Of course, what makes this show special is the fact that it’s not all about the action. The themes and characters explored here are always compelling, and this final season starts off with a twist when we jump ahead two years and find out that Rebecca’s dead (and then we see her dead body again…and again…and again…). I’m disappointed about this because Rebecca was such an intriguing character, but I also understand that this is the perfect event to get Hood back into the fold. The time jump makes even more salient the past vs. the present and how things have changed, and what we realize in the end is that the world moves on. Ghosts of the past may haunt you, but not much outside of your personal bubble comes to a standstill.

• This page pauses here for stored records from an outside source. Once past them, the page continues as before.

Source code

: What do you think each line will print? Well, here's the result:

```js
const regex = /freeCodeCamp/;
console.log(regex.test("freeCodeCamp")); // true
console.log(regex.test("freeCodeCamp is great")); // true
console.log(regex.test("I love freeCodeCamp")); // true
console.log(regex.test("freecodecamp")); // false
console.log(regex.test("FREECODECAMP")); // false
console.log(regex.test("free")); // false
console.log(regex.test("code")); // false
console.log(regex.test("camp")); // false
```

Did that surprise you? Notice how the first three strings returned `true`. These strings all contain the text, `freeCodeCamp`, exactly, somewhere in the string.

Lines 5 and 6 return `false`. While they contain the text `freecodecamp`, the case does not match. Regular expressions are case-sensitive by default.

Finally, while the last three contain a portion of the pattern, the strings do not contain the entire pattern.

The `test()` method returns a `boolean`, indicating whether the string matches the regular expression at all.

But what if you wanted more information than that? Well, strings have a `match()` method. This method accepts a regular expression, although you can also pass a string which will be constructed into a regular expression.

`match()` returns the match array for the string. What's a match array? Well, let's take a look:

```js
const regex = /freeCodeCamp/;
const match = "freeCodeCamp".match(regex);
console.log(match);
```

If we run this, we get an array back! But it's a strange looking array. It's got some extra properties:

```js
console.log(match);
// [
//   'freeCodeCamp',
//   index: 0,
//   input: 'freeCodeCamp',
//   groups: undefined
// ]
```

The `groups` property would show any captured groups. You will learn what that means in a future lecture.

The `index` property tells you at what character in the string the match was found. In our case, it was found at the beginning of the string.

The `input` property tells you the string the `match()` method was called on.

The episode explores this idea through Carrie’s and Hood’s post-season 3 actions. Carrie attempts to distract herself by taking apart her home and taking apart people on the streets, whereas Hood isolates himself and wallows in self-pity. These are different coping mechanisms utilized, but they seem to stem from a shared source of pain. Banshee dives into the complexities of the human mind and the ways we respond to loss and tragedy, and it’s all the more brilliant because of it.
Perhaps the most telling scene is when Frankie tells Carrie that the day Hood left was the day she “should’ve stopped looking to him for answers”. The world moves on, but the past still lingers, and there’s this push and pull that takes place in the space in between. Frankie then goes on to say that he sometimes wishes Job isn’t alive, “because if he is, it makes us bigger assholes than we already are.” The actions of one profoundly affect the situations of others, and the consequences that linger in the present can cause deep rifts and considerable internal conflict. Just got to keep fighting on, even if it isn’t all that easy.
-The Calvin-Kurt Bunker conflict feels a tiny bit extraneous at the moment, but I’m sure it’ll grow more compelling as the season moves on. Calvin is an extremely interesting presence, someone who can blow at any moment (the scene in which he stabs his boss is disturbingly awesome). I’m looking forward to seeing his story play out.
-No Eliza Dushku yet, but we do get Ana Ayora as Deputy Nina Cruz. Also, it’s Erik King (Doakes) as the therapist, and we lose David Harbour when Dalton gets a bullet in the forehead.
-Not entirely sure on regular coverage yet, but I will without a doubt be back for the final few episodes.